- **Exercise objective**: Would you please copy each line of the data in which the string "center" occurs?

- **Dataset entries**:

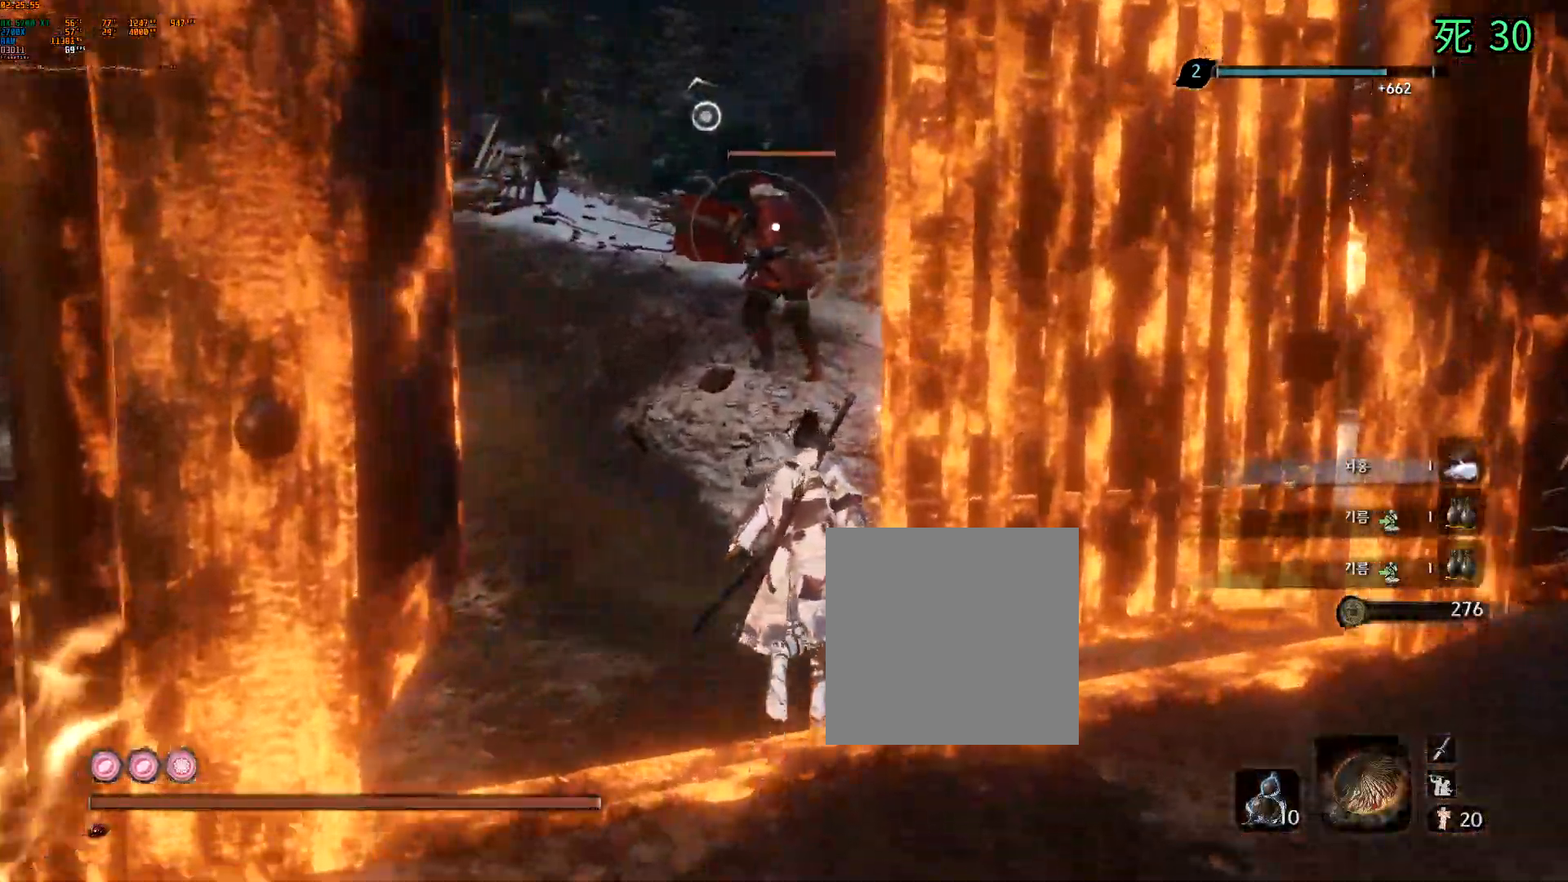
{"dt_ms": 500, "buttons": [], "left_stick": "up"}
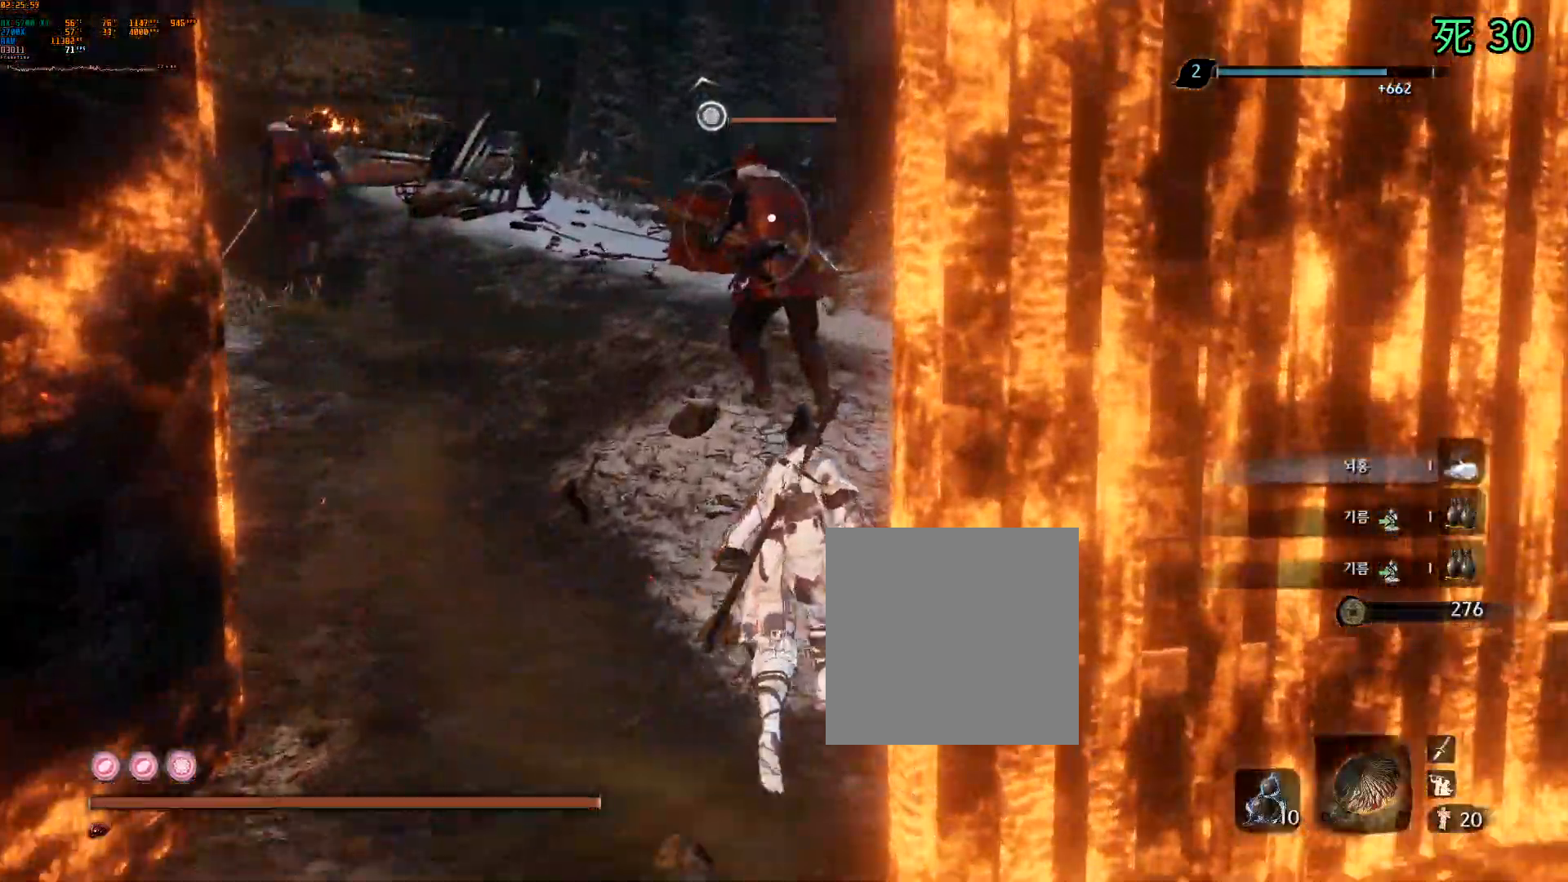
{"dt_ms": 1000, "buttons": ["A"], "left_stick": "center"}
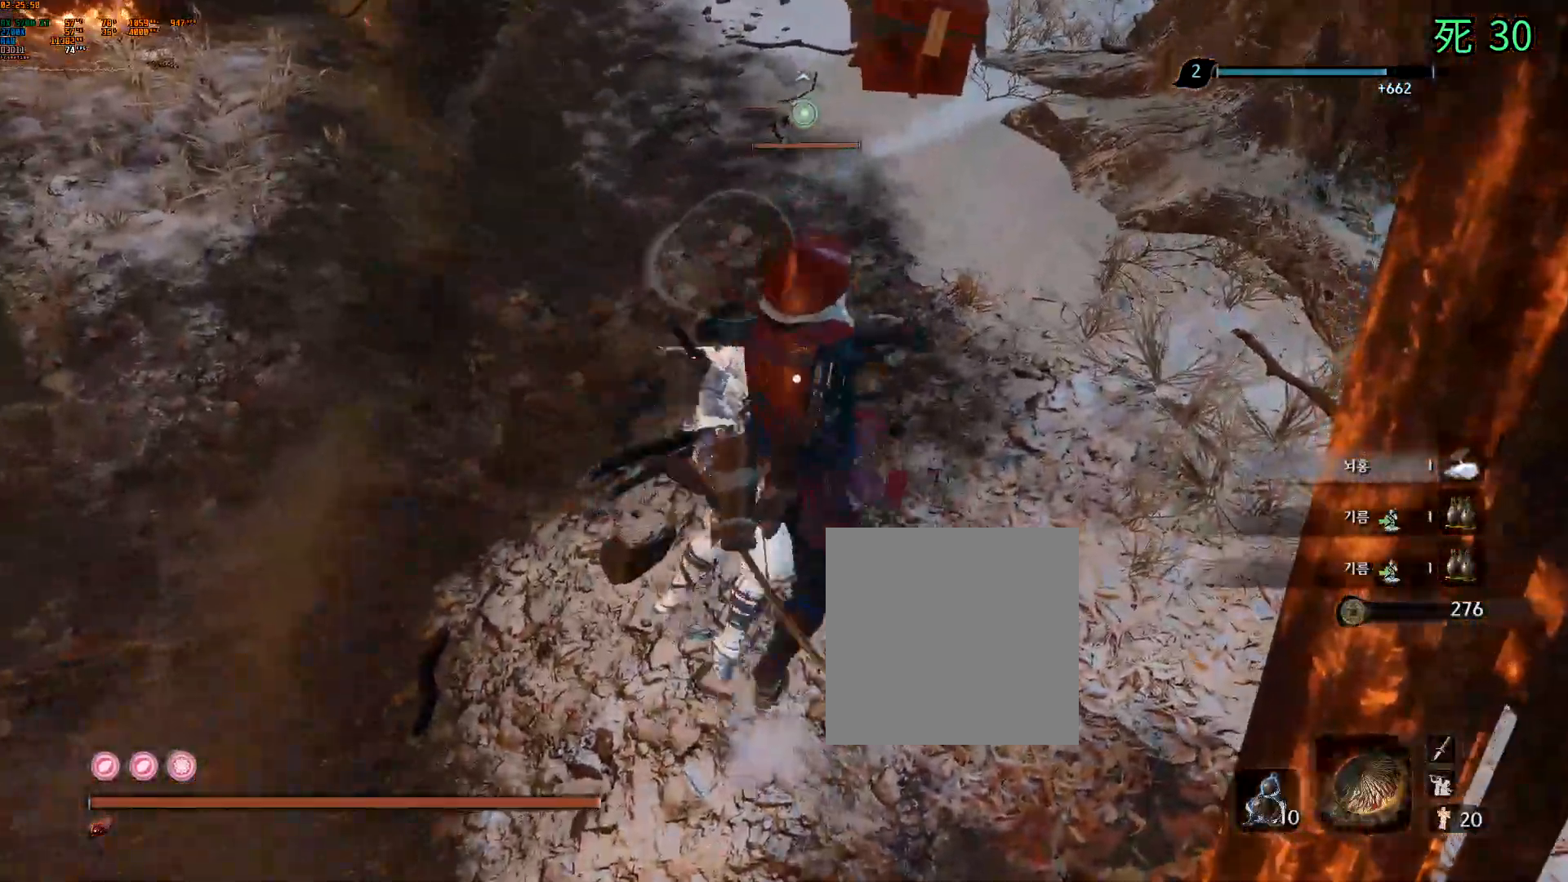
{"dt_ms": 500, "buttons": [], "left_stick": "center", "events": [[67, "A", "up"]]}
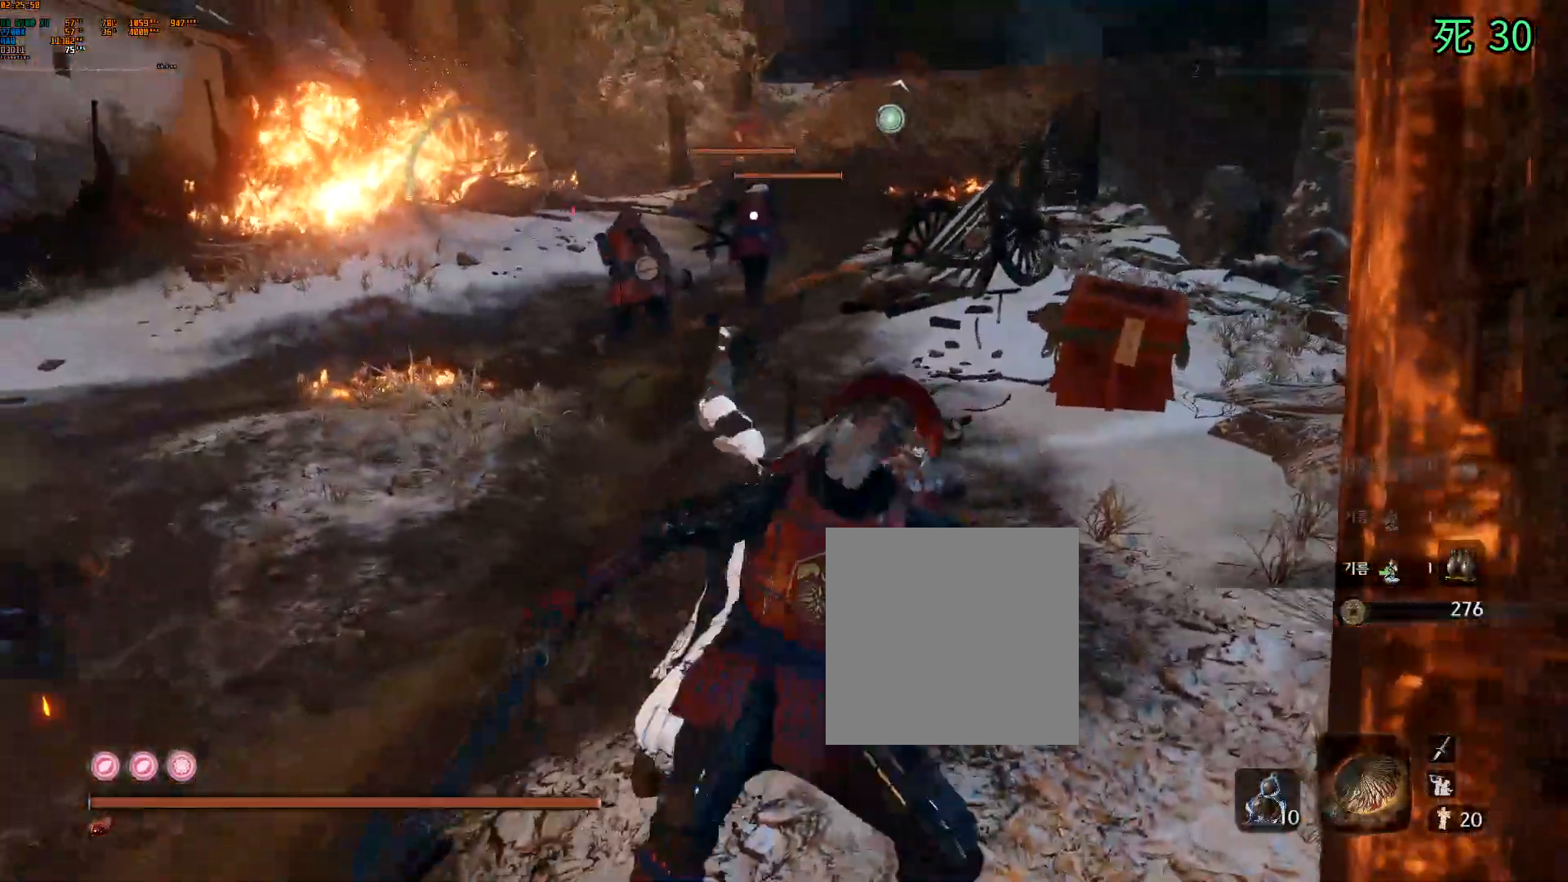
{"dt_ms": 500, "buttons": [], "left_stick": "center", "events": []}
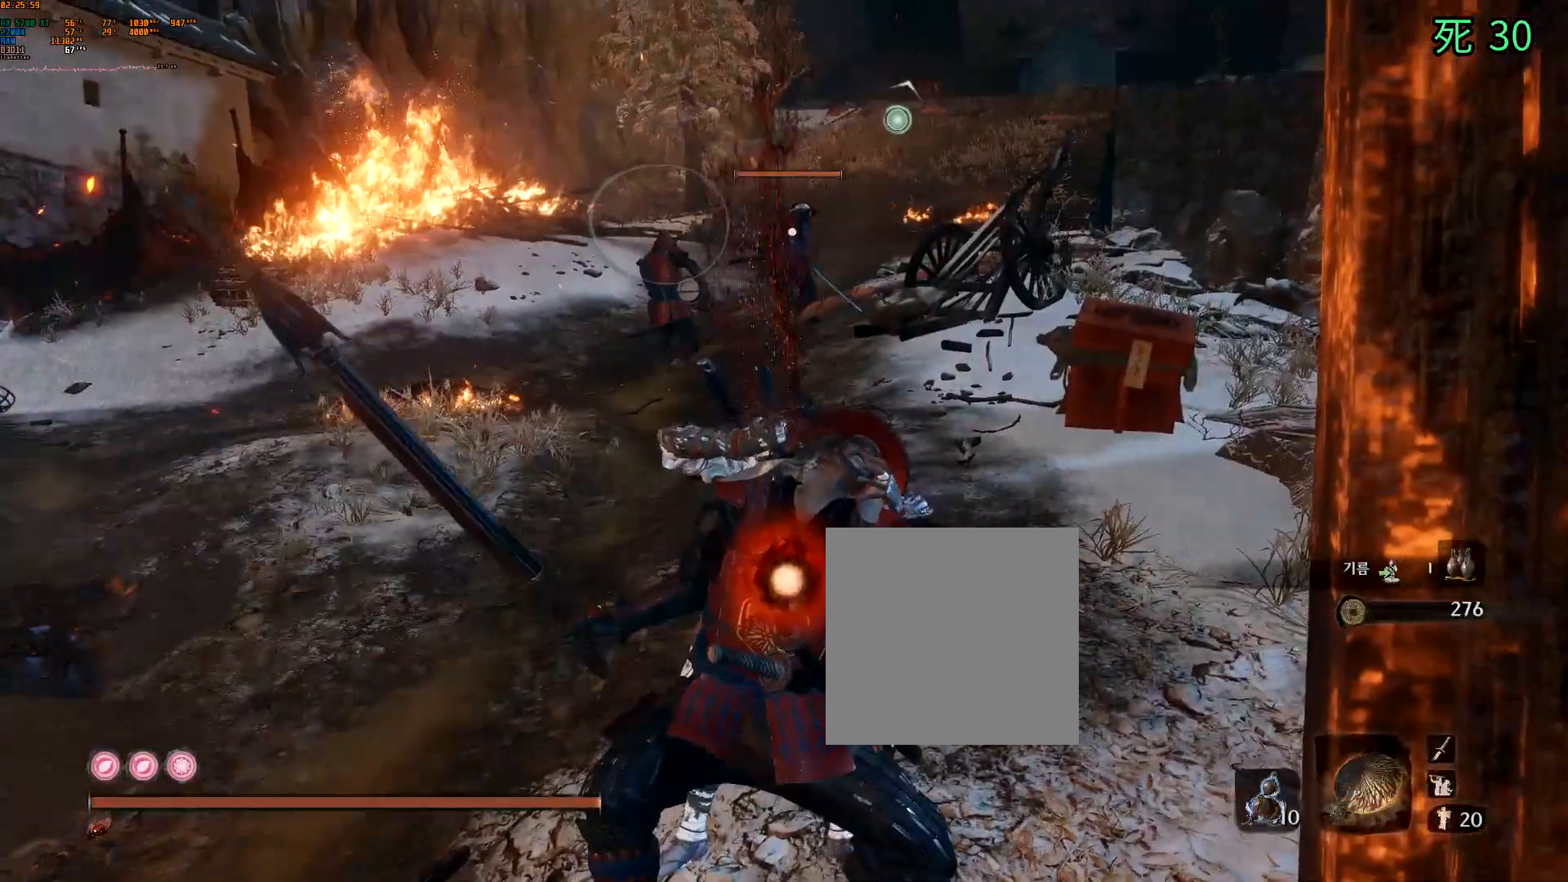
{"dt_ms": 500, "buttons": ["B"], "left_stick": "center", "events": [[67, "B", "down"]]}
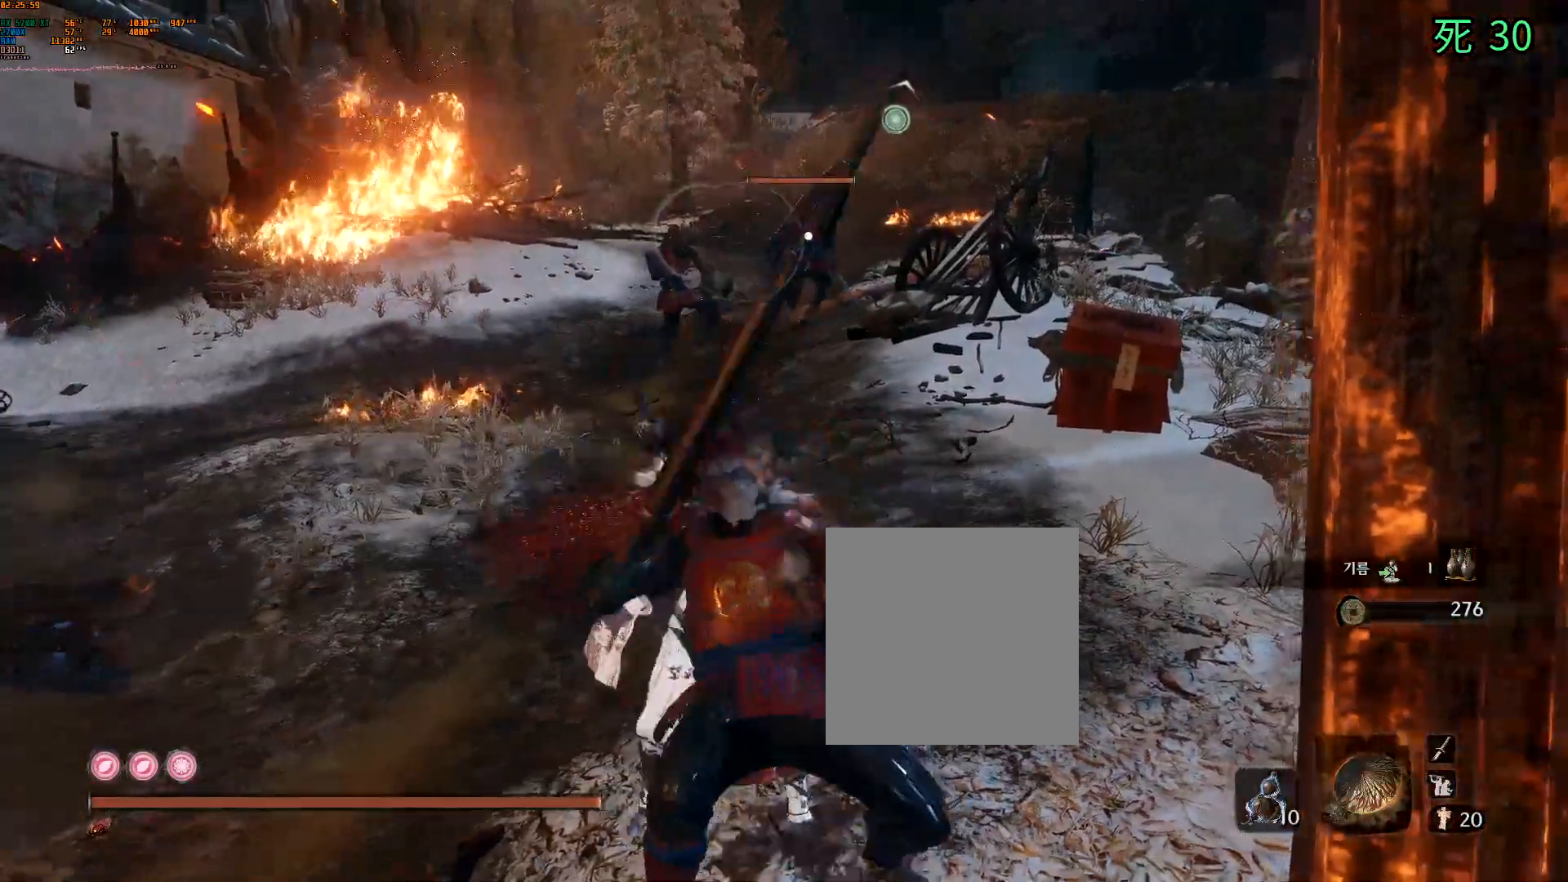
{"dt_ms": 500, "buttons": ["B"], "left_stick": "center", "events": []}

- **Task response**:
{"dt_ms": 1000, "buttons": ["A"], "left_stick": "center"}
{"dt_ms": 500, "buttons": [], "left_stick": "center", "events": [[67, "A", "up"]]}
{"dt_ms": 500, "buttons": [], "left_stick": "center", "events": []}
{"dt_ms": 500, "buttons": ["B"], "left_stick": "center", "events": [[67, "B", "down"]]}
{"dt_ms": 500, "buttons": ["B"], "left_stick": "center", "events": []}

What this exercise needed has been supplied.